• bir gariptir, yanmış gibidir
    kömür gibi..
    yenir..
    afiyet olur
  • bu simidin tadı başka yerde bulunmaz, bağımlılık yaratır. sabahları alırsın iki tane sıcak sıcak, oturursun bi çaycıya mis gibi yersin, ya da akşam saati eve dönerken alırsın açlığı bastırır..
  • ankara'nın özlenecek, ankara'yı ankara yapan özelliklerden biri...sabahın köründe ankara'ya inene sakarya'da, biraz daha ilerleyen saatlerde kızılay'da işine gidenlere yanında çay ve eritme peynir ile kahvaltı imkanı, güne başlama güzelliği...çıtır çıtır, hele bir de susamı ile...tek kelime ile nefis...
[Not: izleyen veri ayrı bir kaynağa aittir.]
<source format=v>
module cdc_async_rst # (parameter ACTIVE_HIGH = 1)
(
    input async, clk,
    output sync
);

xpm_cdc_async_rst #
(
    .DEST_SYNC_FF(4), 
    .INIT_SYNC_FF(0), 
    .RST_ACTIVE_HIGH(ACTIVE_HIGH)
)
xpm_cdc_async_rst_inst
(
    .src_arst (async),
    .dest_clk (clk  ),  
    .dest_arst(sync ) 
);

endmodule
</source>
  • karanfil sokak'ta, konur sokak'ta ve yüksel caddesi'nde açılmış olan; simitin, alçacık hasır taburelere iki büklüm vaziyette oturulup yanında çay içerek tüketilmesinin sağlandığı "simit evi" nam dükkanlarda, camekanlı tezgahlara istiflenip satılan; böylece bu aralar kızılay havalisinde iyice "in" olmuş bir gıda.
    ben, kızılaydan alıp tunalı'ya doğru yürürken yemeyi, azıcığını da en son, parktaki kuğu*larla paylaşmayı severim.
  • (bkz: ankara simidi)
  • bu simidi yapamıyor çoğu yer.
    kızılay simidi ya da
    ankara simidi diye şekerli poğaça satıyorlar. bu simit yanık olur, gevrek olur, tatlı olmaz tuzsuzdur. kokusu bile bambaşkadır. yeteneksiz ustalar ve damaksız mideler için fark etmiyor susamlı unu haşlayıp da yer pişirir satar da onlar.
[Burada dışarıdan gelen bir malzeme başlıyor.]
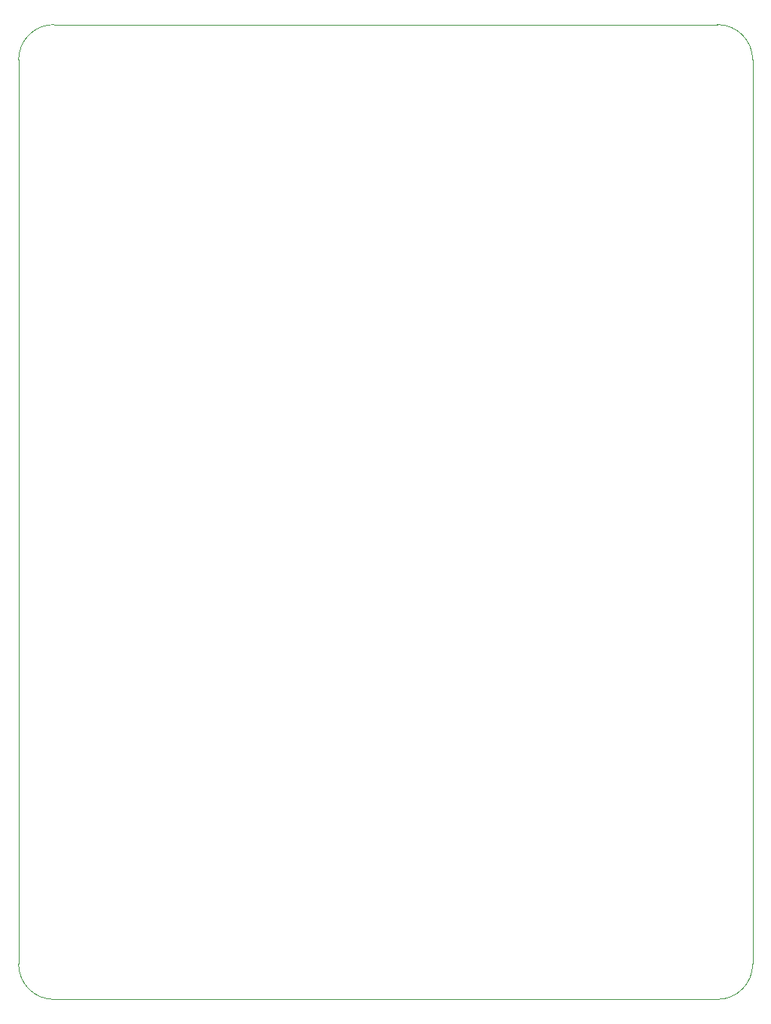
<source format=gm1>
G04 #@! TF.GenerationSoftware,KiCad,Pcbnew,(5.1.2)-2*
G04 #@! TF.CreationDate,2019-08-15T09:28:56-05:00*
G04 #@! TF.ProjectId,rootpad,726f6f74-7061-4642-9e6b-696361645f70,rev?*
G04 #@! TF.SameCoordinates,Original*
G04 #@! TF.FileFunction,Profile,NP*
%FSLAX46Y46*%
G04 Gerber Fmt 4.6, Leading zero omitted, Abs format (unit mm)*
G04 Created by KiCad (PCBNEW (5.1.2)-2) date 2019-08-15 09:28:56*
%MOMM*%
%LPD*%
G04 APERTURE LIST*
%ADD10C,0.050000*%
G04 APERTURE END LIST*
D10*
X121443750Y-155575000D02*
G75*
G02X117475000Y-151606250I0J3968750D01*
G01*
X200025000Y-151606250D02*
G75*
G02X196056250Y-155575000I-3968750J0D01*
G01*
X117475000Y-50006250D02*
G75*
G02X121443750Y-46037500I3968750J0D01*
G01*
X196056250Y-46037500D02*
G75*
G02X200025000Y-50006250I0J-3968750D01*
G01*
X200025000Y-50006250D02*
X200025000Y-151606250D01*
X121443750Y-46037500D02*
X196056250Y-46037500D01*
X117475000Y-151606250D02*
X117475000Y-50006250D01*
X196056250Y-155575000D02*
X121443750Y-155575000D01*
M02*

</source>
  • her gün sokaktan geçen ali arslan abinin kafasında taşıyarak gevreklik derecesini arttırdığını düşündüğüm, açık ara en iyi simittir. fırında falan satılınca böyle olmuyor abi. kafada taşınması lazım.
  • an itibariyle paris kruvasanıyla benzer para "birimlerine" satılan simittir. ekonominin geldiği hal de bu maalesef.